ЗАДАНИЕ 1
Перепишите отрывок воспоминаний от «Я храню на память» до «в 2010 году.», заменив «учебник» на «справочник».
ЗАДАНИЕ 2
Сосчитайте строки записей, в которых встречается слово «What». В ответе укажите только число.

--- ФРАГМЕНТ ТЕКСТА ---

И я бросила трубку. Примирение было немыслимо и так никогда и не состоялось.
Мариэтта Сергеевна прожила долгую жизнь, она умерла в 1982 году в возрасте девяноста двух лет. «Железная старуха/ Мариэтта Шагинян,/ Искусственное ухо/ Рабочих и крестьян», – подсмеивались мы над ней, по глухоте душевной не сознавая, что с её глухотой, с её слепотой она была трагической фигурой.
Я храню на память её рецензию на мой учебник «Практический курс итальянского языка» (Москва 1964), где она предсказала ему долголетие, и не ошиблась: вторым, исправленным и дополненным изданием он вышел в 2010 году.
В начале семидесятых забрезжила возможность расстаться с родиной. Пути было два: фиктивный, так называемый гуманитарный брак с иностранцем/иностранкой и вызов от настоящих или мнимых родственников из Израиля.
Отсюда большой спрос на незамужних евреек как на «средство передвижения». Я, вдовая, получила два предложения. Одно от Мераба Мамардашвили: был период, когда он что-то зачастил ко мне; другое – от вызволенного Лилей Брик из лагеря Параджанова. Человек-парадокс, на даче у Лили и Василия Абгаровича в Переделкине подсел:
– Давай уедем в Иран!
– ?!
Ленинградскому художнику Геннадию Шмакову американские друзья прислали толстенькую журналистку, а она возьми да и влюбись в голубого Гену (говорят, он был неотразим); дело чуть не сорвалось, но всё-таки кончилось Америкой.
Уезжали те, у кого не было гири на ноге в виде опыта работы в ящике, причём не только люди с пятым пунктом (что вовсе не значило, что они были настоящими евреями, русские советские евреи – это особь статья, как правило, совершенно ассимилированные), но и их чисто русские половины. И только отказники, выгнанные с работы и повисшие на годы между небом и землёй, приобщались к еврейской культуре и религии, учили иврит.
Несколько молодых отказников набрели на мою маму – брать уроки английского языка. Ей было за семьдесят, когда под их влиянием она тоже обложилась словарями и книжками и выучила иврит. Её старый Филлипс брал Израиль, она слушала израильские передачи, докладывала мне новости. Пыталась и меня втянуть, но еврейство не находило отклика в моей безнадежно русской душе агностика; мама хотя бы читала в юности Жаботинского, знала о сионизме, – факт таков, что назвала свою дочь библейским именем Юдифь (до того громоздким в употреблении, что оно само собой свелось к Юле, а то и просто к Ю); я же выросла вообще без национальности, без того, что зовётся трудно переводимым словом «identità». Это тоже дело рук советской власти: вытравить национальную суть и записать в паспорте, пятым пунктом, национальность «еврейка», как клеймо: ату её!

--- ИСХОДНЫЕ ДАННЫЕ ---

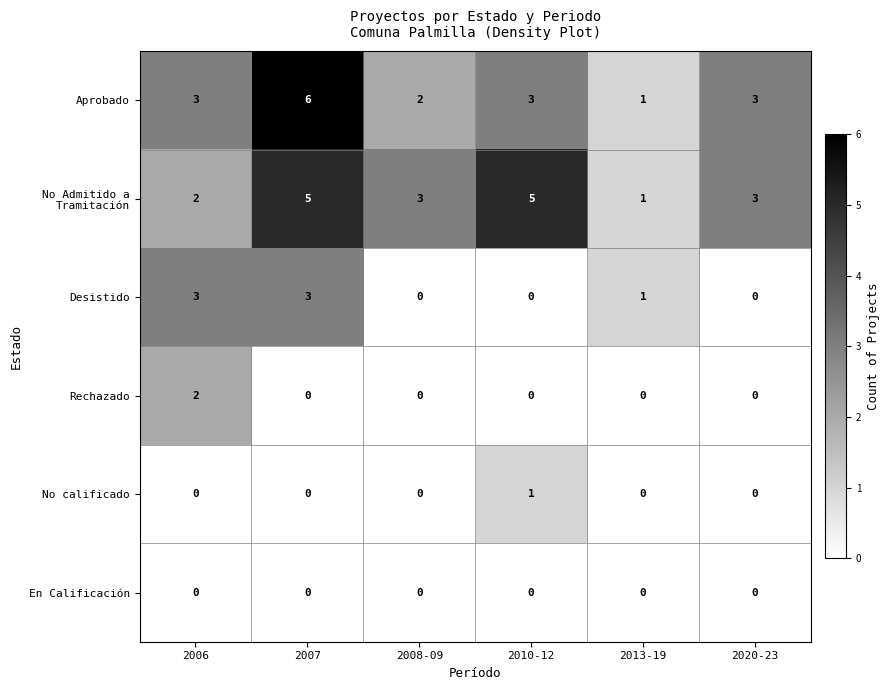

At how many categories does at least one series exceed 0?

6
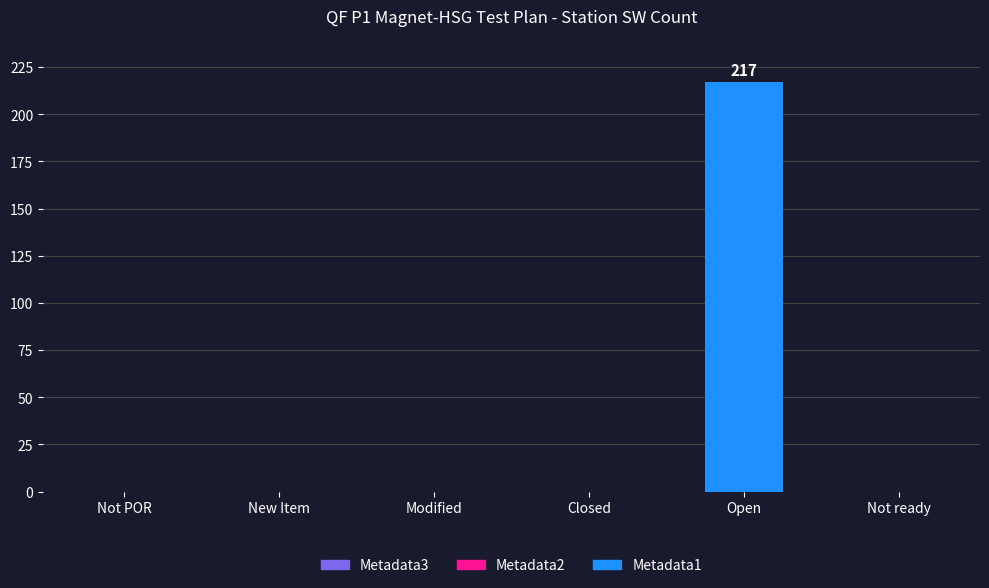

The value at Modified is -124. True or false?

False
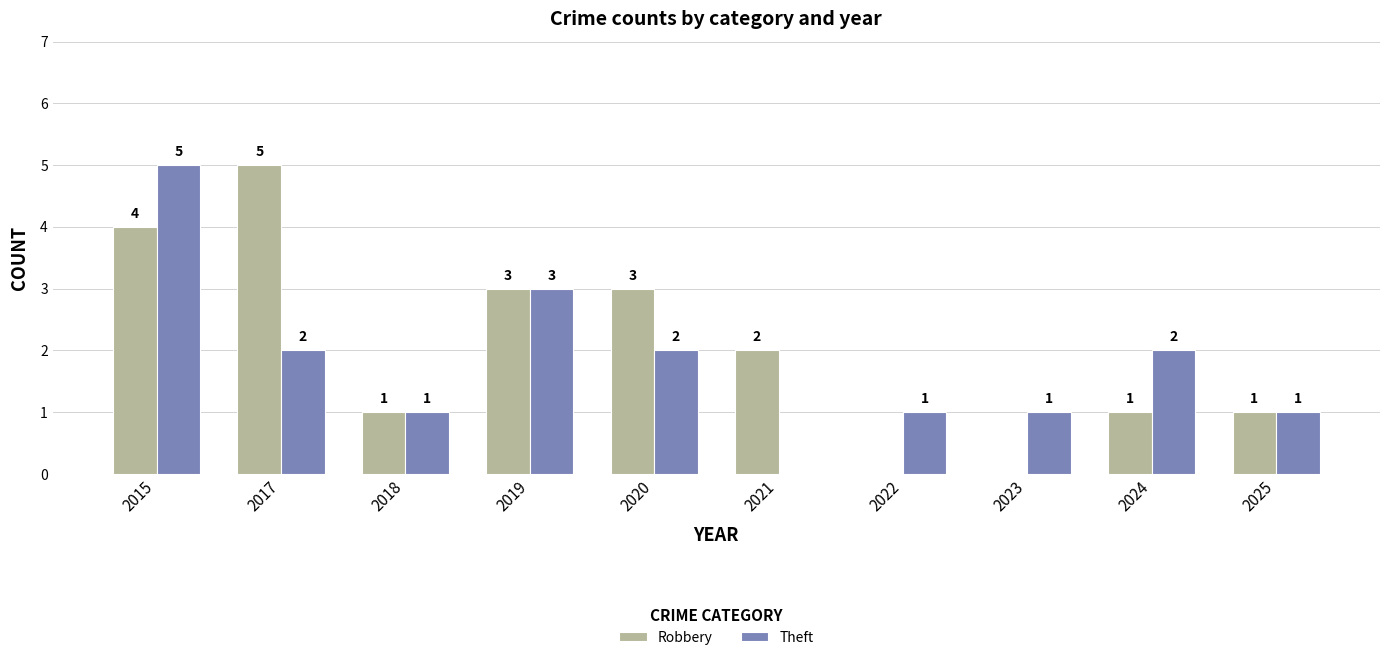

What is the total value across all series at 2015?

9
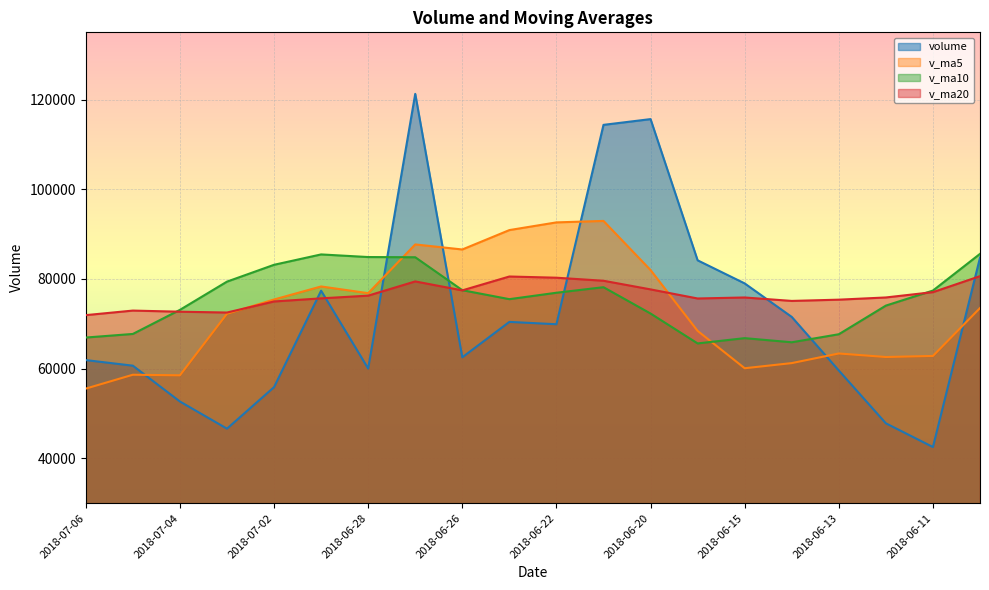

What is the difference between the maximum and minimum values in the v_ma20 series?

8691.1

---

ОТВЕТ 1
Я храню на память её рецензию на мой справочник «Практический курс итальянского языка» (Москва 1964), где она предсказала ему долголетие, и не ошиблась: вторым, исправленным и дополненным изданием он вышел в 2010 году.

ОТВЕТ 2
2